Department of Computer Science and Information Engineering,
National Taiwan University, Taipei 106, Taiwan
f2506005@csie.ntu.edu.tw and
CCHsu@csie.ntu.edu.tw
To overcome these problems, researchers have focused on automatic query expansion to help the user formulate what information is really needed. Another research topic is on relevance feedback from the user which gives the relevance of documents to clarify the ambiguity. In fact, these two techniques complement each other. However, the mechanisms of relevance feedback based on words or documents in the past research both have their own deficiencies. Word feedback has its upper bound performance in lexical-semantic expansion [3] and document feedback is sometimes too tiring for the users.

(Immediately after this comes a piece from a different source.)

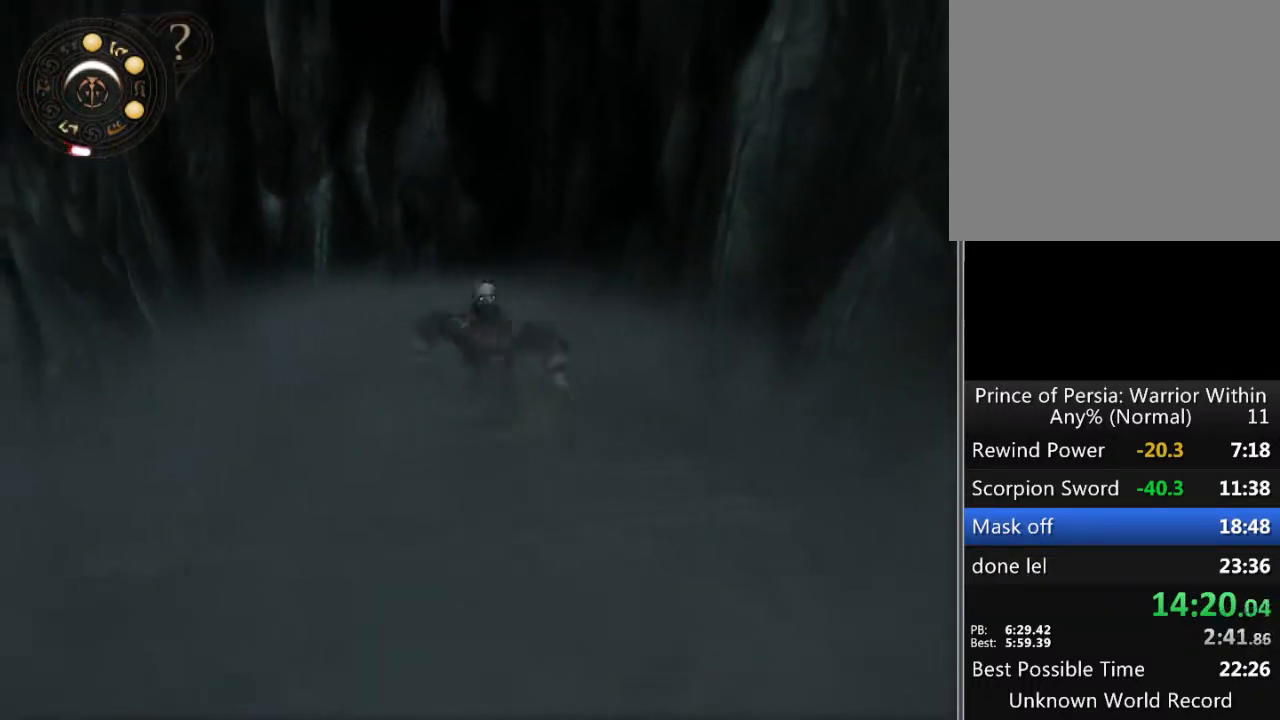
{"buttons": [], "left_stick": "up", "right_stick": "center", "events": [[400, "left_stick", "up"]]}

In this paper, we propose the conceptual feedback together with a joined mechanisms for query expansion. This is continuing research from our previous work based on clustering [2]. The idea is to organize the initial documents retrieved by the original query into conceptual groups such that the user could get a quick overview of what the query actually retrieves. Under this designing philosophy, we choose document clustering as our first step toward conceptual feedback. The hypothesis is that similar documents are more related to the same topic than documents that are less similar to each other.
Indeed, providing a concept-based information results as well as an interactive feedback has attracted many researchers in these two years. The dynamic browsing paradigm of Scatter/Gather that clusters documents into topical-coherent groups is applied in conventional similarity search to navigate the retrieved documents by Hearst and Pedersen [4]. On the other hand, static clustering of the database contents has also been exploited by Anick and Vaithyanathan [1]. They discuss the cognitive load required to assess the content of the clusters from the key terms and introduce natural language processing techniques to extract noun phrases for describing cluster contents.
In this paper, the target is how concept-based feedback can be achieved in a personalized Web information search assistant by integrating existing search engines and techniques of query expansion and relevance feedback. We focus on the mechanisms of keyword extraction for both cluster digesting and query expansion. Furthermore, the personalized Web search assistant can be enhanced by automatic discovery agents to search for more information based on the recorded query history.
As we mentioned earlier, relevance feedback has long been suggested as a solution for query modification. Rocchio describes an elegant approach and shows how the optimal vector space query can be derived using vector addition and subtraction given the relevant and non-relevant documents [6]. The probabilistic model proposed by Robertson and Sparck Jones shows how to adjust the individual term weight based on the distribution of the terms in relevant and non-relevant document set [5].
Now, given the cluster or concept as feedback unit, we would expect an approach to join these two models. Once each cluster has been digested as a document vector, the query can be modified by Rocchio's algorithm [6]. Thus, the problem becomes how keywords can be extracted as clusters digest and the weighting of terms in probabilistic model can be adjusted for this purpose.
The basic idea of feature selection for a concept is to highlight those words that have high frequency with respect to some contrast concept. Past research has applied Robertson and Sparck Jones' term weighting to query expansion [3], given the top 1030 documents as relevant and all other documents in the corpus as non-relevant. For keyword extraction from a cluster, a simple application is to divide the initial documents into "belonging" and "not belonging" with respect to the cluster.
However, we find the direct application of the probabilistic weighing has some problems. Since the number of documents in a cluster is not large (about 10), the weighting is useless for words that appear only in the cluster. Hence, modification of the weighting is needed in this scenario. At the time of writing, the best performance is a rewrite form of "cue validity" joined with the majority principle for keyword selection.
The application of the Web search assistant is not only for online search help but also for constructing automatic discovery agents. Given all the queries the user has submitted, they can viewed as an interest profile for the user. Thus, a background domain manager is responsible for organizing the queries into interest groups. Based on the categorization, the Web assistant suggests related queries that the user has submitted and gives hints for query formulation whenever a query is commenced. On the other hand, we could apply the technique of genetic algorithm to spawn new queries. Taking each query as a chromosome with each word viewed as a gene, the words from the queries in the same interest domain are remixed to derive new queries and search results thereafter.
There are a number of advantages in this Web assistant. First, it accelerates the browsing speed by dividing the initial results into similar document groups. Second, relevance feedback is constructed by dichotomy of documents and simply excludes the ones we do not like. Finally, the creation of a search agenda through genetic algorithm grants the property of autonomy and helps to execute the discovery automatically.